Sharon said:
I have 3 computers and none of them will open the website
http://www.melorheostosis.org and I really need to get
into that site. Will someone please see if you can open
the site? The page comes up with the name at the top and
a vertical and horizontal line in black with a white
background.
Sharon,
That is a really simple site. It uses frames but nothing else fancy.
What have you done to try to diagnose the problem?
It sounds as if you are receiving the content but just not rendering it
properly for some reason.
Do you see the content of each frame with View Source?

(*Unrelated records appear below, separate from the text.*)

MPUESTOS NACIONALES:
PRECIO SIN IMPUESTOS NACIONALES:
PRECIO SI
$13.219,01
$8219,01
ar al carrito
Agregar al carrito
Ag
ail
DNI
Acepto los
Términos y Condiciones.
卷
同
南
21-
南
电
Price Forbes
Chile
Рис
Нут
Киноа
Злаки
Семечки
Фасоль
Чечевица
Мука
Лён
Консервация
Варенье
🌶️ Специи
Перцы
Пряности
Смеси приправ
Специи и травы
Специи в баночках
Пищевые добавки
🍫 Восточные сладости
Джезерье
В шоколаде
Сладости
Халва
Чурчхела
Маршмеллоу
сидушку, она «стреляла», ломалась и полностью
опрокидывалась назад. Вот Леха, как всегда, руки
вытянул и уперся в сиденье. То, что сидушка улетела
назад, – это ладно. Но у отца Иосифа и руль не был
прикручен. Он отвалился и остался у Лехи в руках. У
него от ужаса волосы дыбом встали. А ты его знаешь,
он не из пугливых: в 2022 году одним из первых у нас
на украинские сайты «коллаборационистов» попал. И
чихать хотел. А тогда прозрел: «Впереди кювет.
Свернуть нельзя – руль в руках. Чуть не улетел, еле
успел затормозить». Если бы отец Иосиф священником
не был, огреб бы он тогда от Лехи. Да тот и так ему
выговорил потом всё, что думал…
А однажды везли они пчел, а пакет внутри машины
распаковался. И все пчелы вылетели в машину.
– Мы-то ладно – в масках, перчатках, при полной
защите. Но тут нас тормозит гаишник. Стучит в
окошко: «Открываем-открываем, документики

FYI you can use Alt-V,c to see the source of the frameset
and right-click,View Source within each frame would show
you the source of its frame.
As I said very simple stuff. The only thing that I can think of is that
for some reason your computer might not like the charset=windows-1252
that you can see in each source window. What Encoding is your browser
showing for that page? Use Alt-V,d to see that. FWIW when I do
that I see Auto-Select checked and Western European (Windows)
selected. If you don't have Auto-Select checked and you have some
other encoding selected try changing that. Another related possibility
is that you haven't told us about any overrides that you may be using
in the Accessibility dialog. (Press Alt-T,O,Alt-e to see that.)
Since the whole thing is cached what you could try I suppose is to delete
the entire line
<meta http-equiv="Content-Type" content="text/html; charset=windows-1252">
from each source window, save them and then re-render the page offline.
Note: to re-render something offline you must *not* use Refresh.
Do some something like press Ctrl-N to clone the window or load
something like About:Blank on top of the page and then go back to it.